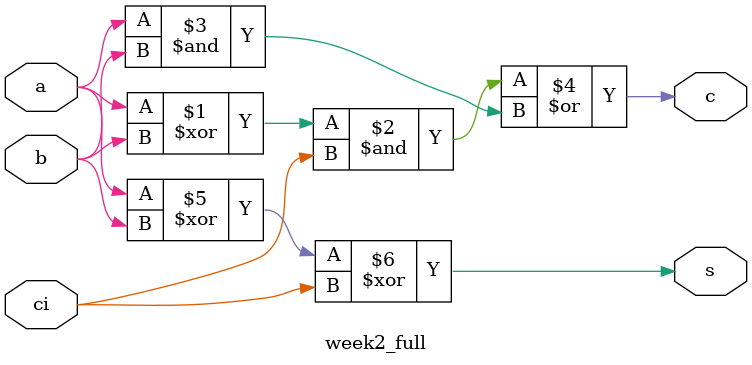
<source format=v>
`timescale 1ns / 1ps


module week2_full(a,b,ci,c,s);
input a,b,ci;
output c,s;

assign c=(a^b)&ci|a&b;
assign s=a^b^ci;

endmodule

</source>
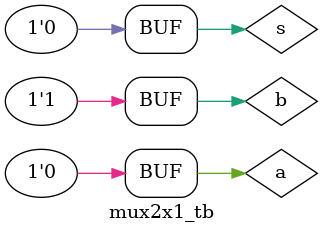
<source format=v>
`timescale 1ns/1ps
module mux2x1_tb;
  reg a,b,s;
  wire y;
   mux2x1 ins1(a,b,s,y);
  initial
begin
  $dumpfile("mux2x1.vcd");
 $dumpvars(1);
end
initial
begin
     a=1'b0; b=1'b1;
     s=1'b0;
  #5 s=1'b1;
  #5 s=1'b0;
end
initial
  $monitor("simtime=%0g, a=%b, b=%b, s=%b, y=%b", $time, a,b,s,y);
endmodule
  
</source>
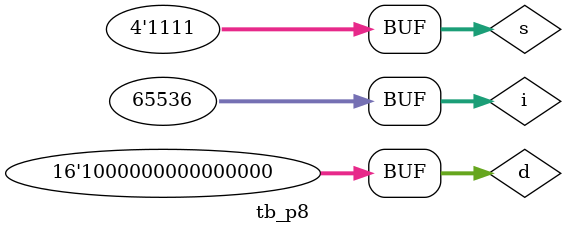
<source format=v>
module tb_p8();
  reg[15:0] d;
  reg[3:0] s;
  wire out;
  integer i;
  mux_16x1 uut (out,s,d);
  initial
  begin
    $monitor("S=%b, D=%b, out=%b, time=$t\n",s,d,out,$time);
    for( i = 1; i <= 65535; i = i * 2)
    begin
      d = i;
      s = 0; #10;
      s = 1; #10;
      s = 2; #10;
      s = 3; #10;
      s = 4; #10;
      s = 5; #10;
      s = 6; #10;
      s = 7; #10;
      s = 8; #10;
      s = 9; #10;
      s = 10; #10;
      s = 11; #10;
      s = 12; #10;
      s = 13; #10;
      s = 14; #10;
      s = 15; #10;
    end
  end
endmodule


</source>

REQUIRED WORK :: Report all lines above with "monitor".

ANSWER SECTION ::
  $monitor("simtime=%0g, a=%b, b=%b, s=%b, y=%b", $time, a,b,s,y);
    $monitor("S=%b, D=%b, out=%b, time=$t\n",s,d,out,$time);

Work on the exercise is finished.